(Task directions) Repeat the listing below word for word, leaving nothing out.

↓

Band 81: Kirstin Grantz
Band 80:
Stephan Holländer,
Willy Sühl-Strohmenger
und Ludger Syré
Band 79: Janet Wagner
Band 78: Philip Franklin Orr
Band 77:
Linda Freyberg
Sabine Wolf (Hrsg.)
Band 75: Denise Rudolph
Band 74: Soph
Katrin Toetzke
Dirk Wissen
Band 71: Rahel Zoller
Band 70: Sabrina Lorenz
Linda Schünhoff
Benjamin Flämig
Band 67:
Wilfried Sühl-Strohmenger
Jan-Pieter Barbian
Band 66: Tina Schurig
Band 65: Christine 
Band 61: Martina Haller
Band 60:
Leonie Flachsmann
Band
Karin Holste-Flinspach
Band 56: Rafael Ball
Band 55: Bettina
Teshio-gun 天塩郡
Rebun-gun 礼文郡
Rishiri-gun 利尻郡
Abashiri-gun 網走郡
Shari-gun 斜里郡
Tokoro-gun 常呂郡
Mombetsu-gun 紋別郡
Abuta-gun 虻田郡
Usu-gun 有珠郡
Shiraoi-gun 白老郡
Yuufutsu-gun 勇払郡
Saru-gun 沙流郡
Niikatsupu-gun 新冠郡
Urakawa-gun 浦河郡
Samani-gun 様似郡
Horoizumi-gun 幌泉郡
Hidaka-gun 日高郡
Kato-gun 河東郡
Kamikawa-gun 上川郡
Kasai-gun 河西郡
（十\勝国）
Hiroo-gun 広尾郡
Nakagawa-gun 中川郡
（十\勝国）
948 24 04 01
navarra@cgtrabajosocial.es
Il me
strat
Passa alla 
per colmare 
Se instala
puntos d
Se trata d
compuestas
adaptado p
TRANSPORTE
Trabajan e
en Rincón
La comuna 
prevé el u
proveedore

↑

(Answer section)
Band 81: Kirstin Grantz
Band 80:
Stephan Holländer,
Willy Sühl-Strohmenger
und Ludger Syré
Band 79: Janet Wagner
Band 78: Philip Franklin Orr
Band 77:
Linda Freyberg
Sabine Wolf (Hrsg.)
Band 75: Denise Rudolph
Band 74: Soph
Katrin Toetzke
Dirk Wissen
Band 71: Rahel Zoller
Band 70: Sabrina Lorenz
Linda Schünhoff
Benjamin Flämig
Band 67:
Wilfried Sühl-Strohmenger
Jan-Pieter Barbian
Band 66: Tina Schurig
Band 65: Christine 
Band 61: Martina Haller
Band 60:
Leonie Flachsmann
Band
Karin Holste-Flinspach
Band 56: Rafael Ball
Band 55: Bettina
Teshio-gun 天塩郡
Rebun-gun 礼文郡
Rishiri-gun 利尻郡
Abashiri-gun 網走郡
Shari-gun 斜里郡
Tokoro-gun 常呂郡
Mombetsu-gun 紋別郡
Abuta-gun 虻田郡
Usu-gun 有珠郡
Shiraoi-gun 白老郡
Yuufutsu-gun 勇払郡
Saru-gun 沙流郡
Niikatsupu-gun 新冠郡
Urakawa-gun 浦河郡
Samani-gun 様似郡
Horoizumi-gun 幌泉郡
Hidaka-gun 日高郡
Kato-gun 河東郡
Kamikawa-gun 上川郡
Kasai-gun 河西郡
（十\勝国）
Hiroo-gun 広尾郡
Nakagawa-gun 中川郡
（十\勝国）
948 24 04 01
navarra@cgtrabajosocial.es
Il me
strat
Passa alla 
per colmare 
Se instala
puntos d
Se trata d
compuestas
adaptado p
TRANSPORTE
Trabajan e
en Rincón
La comuna 
prevé el u
proveedore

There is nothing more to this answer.